Source data below:
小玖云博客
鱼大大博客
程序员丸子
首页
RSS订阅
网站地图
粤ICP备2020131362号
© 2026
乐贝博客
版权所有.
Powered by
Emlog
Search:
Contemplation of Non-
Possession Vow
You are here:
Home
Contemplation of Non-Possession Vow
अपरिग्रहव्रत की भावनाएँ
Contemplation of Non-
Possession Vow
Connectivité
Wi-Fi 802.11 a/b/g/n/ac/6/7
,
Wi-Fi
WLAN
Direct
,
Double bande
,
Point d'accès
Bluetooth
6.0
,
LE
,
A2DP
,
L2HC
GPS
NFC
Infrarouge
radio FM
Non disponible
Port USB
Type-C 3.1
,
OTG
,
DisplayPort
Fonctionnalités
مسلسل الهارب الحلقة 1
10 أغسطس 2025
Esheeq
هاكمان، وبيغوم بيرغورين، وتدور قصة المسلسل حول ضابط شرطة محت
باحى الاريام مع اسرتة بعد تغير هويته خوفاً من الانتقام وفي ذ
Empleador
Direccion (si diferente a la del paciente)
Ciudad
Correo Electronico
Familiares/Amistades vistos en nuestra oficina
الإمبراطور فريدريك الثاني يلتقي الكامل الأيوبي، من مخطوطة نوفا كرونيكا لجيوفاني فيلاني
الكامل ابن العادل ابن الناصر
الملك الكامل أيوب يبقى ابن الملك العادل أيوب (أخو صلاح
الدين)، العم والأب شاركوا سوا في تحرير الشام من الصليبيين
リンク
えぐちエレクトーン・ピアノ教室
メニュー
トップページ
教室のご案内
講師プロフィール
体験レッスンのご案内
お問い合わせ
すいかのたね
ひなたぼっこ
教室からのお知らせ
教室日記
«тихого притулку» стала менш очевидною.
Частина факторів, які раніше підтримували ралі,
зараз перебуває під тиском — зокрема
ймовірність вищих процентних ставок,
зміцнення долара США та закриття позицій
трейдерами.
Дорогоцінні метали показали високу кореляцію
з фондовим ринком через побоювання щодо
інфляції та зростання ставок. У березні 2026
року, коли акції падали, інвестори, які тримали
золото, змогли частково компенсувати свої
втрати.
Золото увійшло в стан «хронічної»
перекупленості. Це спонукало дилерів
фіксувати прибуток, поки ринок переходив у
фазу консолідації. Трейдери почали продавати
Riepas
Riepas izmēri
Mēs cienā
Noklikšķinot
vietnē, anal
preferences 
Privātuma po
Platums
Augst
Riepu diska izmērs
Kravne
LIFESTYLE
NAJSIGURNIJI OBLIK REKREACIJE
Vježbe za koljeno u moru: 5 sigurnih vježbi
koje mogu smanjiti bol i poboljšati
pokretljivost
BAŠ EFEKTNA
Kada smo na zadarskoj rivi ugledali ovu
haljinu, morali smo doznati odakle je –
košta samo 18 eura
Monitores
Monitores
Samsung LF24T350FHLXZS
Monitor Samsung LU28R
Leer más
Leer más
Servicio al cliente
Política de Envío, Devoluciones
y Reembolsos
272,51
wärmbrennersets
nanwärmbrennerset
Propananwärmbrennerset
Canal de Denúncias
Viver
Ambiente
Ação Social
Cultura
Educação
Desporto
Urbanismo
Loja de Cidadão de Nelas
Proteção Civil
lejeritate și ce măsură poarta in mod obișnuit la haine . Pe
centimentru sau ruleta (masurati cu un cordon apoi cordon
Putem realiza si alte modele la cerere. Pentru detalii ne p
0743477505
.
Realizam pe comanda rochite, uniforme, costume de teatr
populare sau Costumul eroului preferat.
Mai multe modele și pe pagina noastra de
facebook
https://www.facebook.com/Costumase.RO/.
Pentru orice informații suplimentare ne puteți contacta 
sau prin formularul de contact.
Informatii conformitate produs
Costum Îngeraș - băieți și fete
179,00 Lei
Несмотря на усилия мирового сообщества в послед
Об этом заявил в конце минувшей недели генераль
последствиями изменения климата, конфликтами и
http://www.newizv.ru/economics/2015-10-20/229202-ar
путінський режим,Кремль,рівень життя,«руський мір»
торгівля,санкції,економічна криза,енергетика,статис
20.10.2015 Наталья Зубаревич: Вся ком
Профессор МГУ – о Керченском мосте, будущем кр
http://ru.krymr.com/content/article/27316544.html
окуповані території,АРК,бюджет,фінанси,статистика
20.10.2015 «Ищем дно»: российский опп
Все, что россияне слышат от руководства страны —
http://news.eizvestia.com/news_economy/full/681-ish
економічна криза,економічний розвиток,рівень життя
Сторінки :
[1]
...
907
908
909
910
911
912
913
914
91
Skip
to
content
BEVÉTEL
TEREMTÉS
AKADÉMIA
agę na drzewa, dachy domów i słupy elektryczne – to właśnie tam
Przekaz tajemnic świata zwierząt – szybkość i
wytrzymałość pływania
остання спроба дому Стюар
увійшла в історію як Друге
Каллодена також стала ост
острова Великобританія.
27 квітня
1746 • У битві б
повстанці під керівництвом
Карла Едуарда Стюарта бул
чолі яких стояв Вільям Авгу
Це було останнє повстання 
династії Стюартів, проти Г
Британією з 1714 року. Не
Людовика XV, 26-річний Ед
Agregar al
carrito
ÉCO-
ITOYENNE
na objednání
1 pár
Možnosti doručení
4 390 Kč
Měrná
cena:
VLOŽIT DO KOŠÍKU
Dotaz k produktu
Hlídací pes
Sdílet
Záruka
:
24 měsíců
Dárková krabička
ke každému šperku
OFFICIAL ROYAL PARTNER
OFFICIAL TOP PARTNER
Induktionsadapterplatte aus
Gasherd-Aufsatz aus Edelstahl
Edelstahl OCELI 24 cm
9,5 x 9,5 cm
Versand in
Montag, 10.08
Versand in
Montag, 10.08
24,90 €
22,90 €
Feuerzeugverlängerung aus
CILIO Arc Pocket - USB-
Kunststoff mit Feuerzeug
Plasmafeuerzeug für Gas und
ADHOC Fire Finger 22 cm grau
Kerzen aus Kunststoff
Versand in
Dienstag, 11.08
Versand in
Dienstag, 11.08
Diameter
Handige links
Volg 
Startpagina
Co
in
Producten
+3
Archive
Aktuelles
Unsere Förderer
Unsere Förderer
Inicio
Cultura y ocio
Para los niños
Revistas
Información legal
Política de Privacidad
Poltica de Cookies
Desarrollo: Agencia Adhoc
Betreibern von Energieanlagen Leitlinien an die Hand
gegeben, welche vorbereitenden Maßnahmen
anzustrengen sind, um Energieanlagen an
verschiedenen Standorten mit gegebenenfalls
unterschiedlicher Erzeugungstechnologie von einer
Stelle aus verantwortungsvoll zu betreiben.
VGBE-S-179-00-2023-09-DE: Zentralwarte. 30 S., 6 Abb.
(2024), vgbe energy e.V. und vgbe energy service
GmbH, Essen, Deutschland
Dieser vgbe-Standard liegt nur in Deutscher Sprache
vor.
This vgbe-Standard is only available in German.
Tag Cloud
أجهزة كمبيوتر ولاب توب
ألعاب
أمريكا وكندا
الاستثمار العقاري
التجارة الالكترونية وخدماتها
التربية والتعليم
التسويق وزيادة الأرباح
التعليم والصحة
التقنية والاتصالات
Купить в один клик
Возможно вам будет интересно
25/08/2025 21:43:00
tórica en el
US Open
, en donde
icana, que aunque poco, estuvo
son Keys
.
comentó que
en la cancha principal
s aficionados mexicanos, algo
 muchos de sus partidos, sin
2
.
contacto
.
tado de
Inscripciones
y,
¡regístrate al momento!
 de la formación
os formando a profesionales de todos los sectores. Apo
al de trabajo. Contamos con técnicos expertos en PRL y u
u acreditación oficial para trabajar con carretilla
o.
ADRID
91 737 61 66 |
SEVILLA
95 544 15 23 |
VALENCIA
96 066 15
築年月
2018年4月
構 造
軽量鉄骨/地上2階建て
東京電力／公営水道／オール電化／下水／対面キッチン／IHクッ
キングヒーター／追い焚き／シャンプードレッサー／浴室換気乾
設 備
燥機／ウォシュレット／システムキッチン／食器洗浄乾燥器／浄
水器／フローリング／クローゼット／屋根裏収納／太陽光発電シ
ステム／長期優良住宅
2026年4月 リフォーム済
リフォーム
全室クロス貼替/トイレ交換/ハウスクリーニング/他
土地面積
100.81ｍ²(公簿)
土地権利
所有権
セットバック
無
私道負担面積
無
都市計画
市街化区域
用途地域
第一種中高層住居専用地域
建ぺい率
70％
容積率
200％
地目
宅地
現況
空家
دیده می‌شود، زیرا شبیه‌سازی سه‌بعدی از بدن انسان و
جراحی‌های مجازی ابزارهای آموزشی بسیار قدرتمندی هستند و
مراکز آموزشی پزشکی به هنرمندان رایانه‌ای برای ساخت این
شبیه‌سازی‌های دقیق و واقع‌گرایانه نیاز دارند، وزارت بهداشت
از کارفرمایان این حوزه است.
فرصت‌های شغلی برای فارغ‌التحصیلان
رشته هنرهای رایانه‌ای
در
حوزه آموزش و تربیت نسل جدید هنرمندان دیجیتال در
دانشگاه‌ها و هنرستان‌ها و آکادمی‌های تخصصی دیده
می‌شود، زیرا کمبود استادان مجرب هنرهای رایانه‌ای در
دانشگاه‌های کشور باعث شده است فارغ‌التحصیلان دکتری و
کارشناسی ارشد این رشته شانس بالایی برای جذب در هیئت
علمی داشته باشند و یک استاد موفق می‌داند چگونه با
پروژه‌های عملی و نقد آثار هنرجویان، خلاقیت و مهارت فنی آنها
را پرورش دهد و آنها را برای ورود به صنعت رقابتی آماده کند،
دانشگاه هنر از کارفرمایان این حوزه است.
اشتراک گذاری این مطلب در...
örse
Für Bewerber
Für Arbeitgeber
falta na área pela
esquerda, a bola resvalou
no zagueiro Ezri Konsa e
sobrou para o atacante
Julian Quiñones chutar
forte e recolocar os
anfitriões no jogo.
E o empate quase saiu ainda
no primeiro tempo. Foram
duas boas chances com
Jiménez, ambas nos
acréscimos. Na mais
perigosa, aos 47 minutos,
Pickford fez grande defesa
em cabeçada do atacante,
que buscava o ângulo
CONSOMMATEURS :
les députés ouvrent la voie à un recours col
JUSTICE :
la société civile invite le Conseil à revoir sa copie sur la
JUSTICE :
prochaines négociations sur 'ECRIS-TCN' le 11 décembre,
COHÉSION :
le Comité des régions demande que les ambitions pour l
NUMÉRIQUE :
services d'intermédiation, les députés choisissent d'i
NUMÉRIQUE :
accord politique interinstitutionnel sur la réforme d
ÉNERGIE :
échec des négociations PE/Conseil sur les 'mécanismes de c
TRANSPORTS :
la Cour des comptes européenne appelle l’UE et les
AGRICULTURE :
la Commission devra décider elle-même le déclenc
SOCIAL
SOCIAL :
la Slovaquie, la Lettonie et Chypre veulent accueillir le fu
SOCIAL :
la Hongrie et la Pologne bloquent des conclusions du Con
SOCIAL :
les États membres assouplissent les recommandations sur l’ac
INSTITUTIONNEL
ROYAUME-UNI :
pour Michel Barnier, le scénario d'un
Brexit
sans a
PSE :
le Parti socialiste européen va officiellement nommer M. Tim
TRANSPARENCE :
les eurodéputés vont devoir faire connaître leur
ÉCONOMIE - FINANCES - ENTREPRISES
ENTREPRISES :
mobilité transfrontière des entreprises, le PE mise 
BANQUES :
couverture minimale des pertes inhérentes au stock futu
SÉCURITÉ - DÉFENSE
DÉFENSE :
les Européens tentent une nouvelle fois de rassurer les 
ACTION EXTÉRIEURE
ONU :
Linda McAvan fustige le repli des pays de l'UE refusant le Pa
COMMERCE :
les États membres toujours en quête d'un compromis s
End of Source data.
**What to do:** Retype every line of the listing, word for word, from its opening line to the line that holds "هاكمان، وبيغوم بيرغورين،", and include that last line too.

**Task response:**
小玖云博客
鱼大大博客
程序员丸子
首页
RSS订阅
网站地图
粤ICP备2020131362号
© 2026
乐贝博客
版权所有.
Powered by
Emlog
Search:
Contemplation of Non-
Possession Vow
You are here:
Home
Contemplation of Non-Possession Vow
अपरिग्रहव्रत की भावनाएँ
Contemplation of Non-
Possession Vow
Connectivité
Wi-Fi 802.11 a/b/g/n/ac/6/7
,
Wi-Fi
WLAN
Direct
,
Double bande
,
Point d'accès
Bluetooth
6.0
,
LE
,
A2DP
,
L2HC
GPS
NFC
Infrarouge
radio FM
Non disponible
Port USB
Type-C 3.1
,
OTG
,
DisplayPort
Fonctionnalités
مسلسل الهارب الحلقة 1
10 أغسطس 2025
Esheeq
هاكمان، وبيغوم بيرغورين، وتدور قصة المسلسل حول ضابط شرطة محت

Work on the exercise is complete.